What interests him are multifaceted women. “I’m not really that interested in ‘strong female characters’. I’m interested in a depiction of women that I can recognize as something that has to do with my own experience, which usually includes some strength, some terrible weakness, some beautiful weakness and vulnerability, some pleasure, some terror – the whole spectrum.”
He said this with a kind of bemused laugh, then recounted that he was talking to a woman he “really respects, who is in her 70s” and that she asked Gyllenhaal a very pertinent question: “How come you weren’t surprised?” That elicited genuine laughter.
He has returned to work with Warner Bros. despite the lack of box office for “The Bride,” an adaptation of the critically acclaimed best-seller “Creation Lake” by Rachel Kushner, although Gyllenhaal did not want to give more details.
“I was completely surprised” that the story about the book option “ended up in the press,” he said. “I’m at the beginning of playing with that project, and I’m at the place where it’s really private, and it’s really about me brainstorming about this incredibly interesting material.” He praised Kushner’s art, but it still “resonates in my own mind and in my own heart.”
Like Gyllenhaal, Warner Bros. leaders Pam Abdy and Mike De Luca have been making big moves lately. “I really love Pam and Mike. They have been wonderful partners throughout this whole process. They are movie lovers and filmmaker lovers.”

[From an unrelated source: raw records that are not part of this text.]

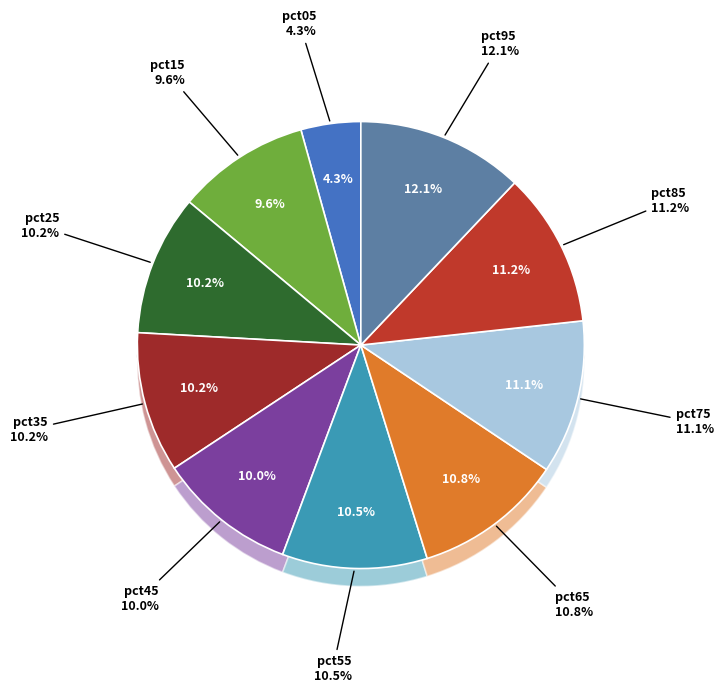

To the nearest percent, what is the combined percentage of pct45 and pct05?

14%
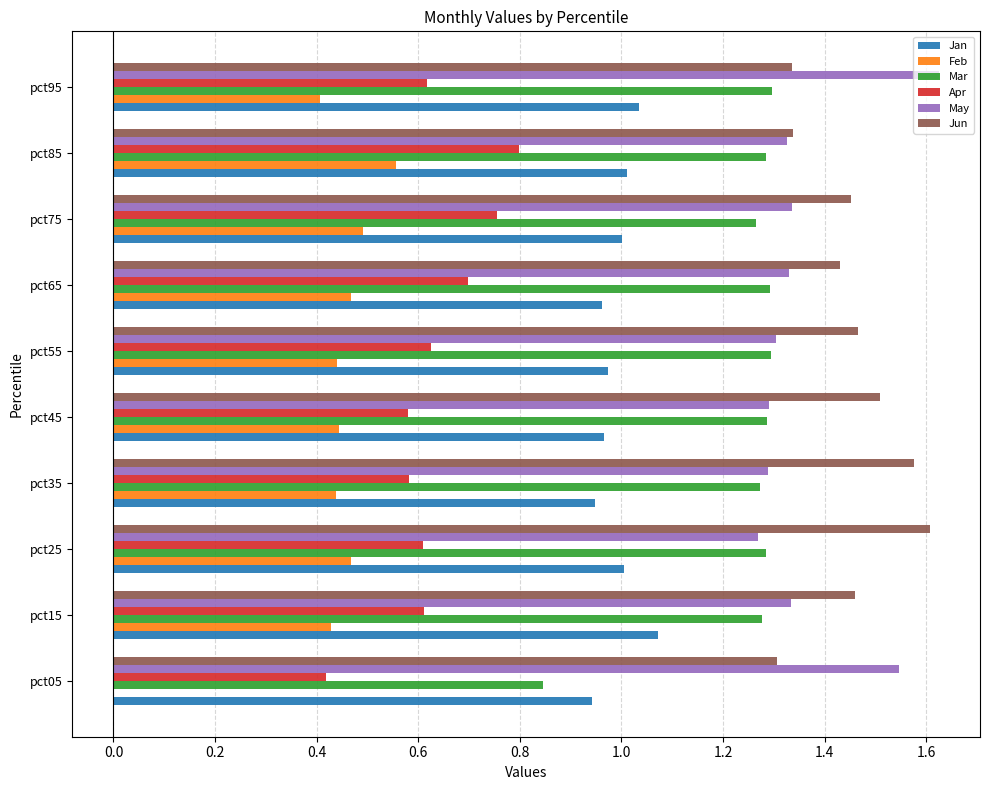

The Apr series shows 1.2 at pct75. True or false?

False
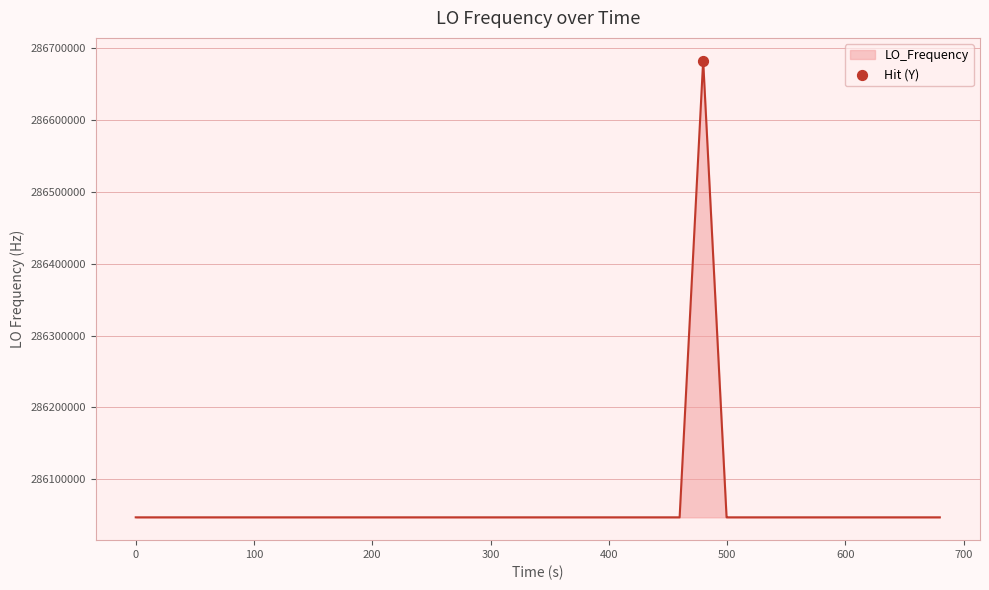

What is the smallest value displayed?

286046998.1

Gyllenhaal’s films star some of the best actresses of this generation, and it’s important to her to be as generous as possible with them, their instincts and ideas. “Part of the reason I became a writer and director is because I discovered that a lot of directors weren’t interested in my art, if my expression looked different than what they imagined when they were at home in their room,” she said. “I got really good at figuring out ways to protect the little space around me. But then I got tired of liking doing that dance and thought I needed more space. Not only do I want the freedom to express myself, I want to offer that freedom to other artists.”
She sees movies as a kind of language to learn: “You can participate whenever you want, but it’ll probably be in a different language than what you’re used to. Isn’t it an interesting invitation? Is it an interesting hand to extend? That’s what I like.”
In the end, his films reflect “a really honest expression of what’s on my mind, and first I have to figure out what’s on my mind.”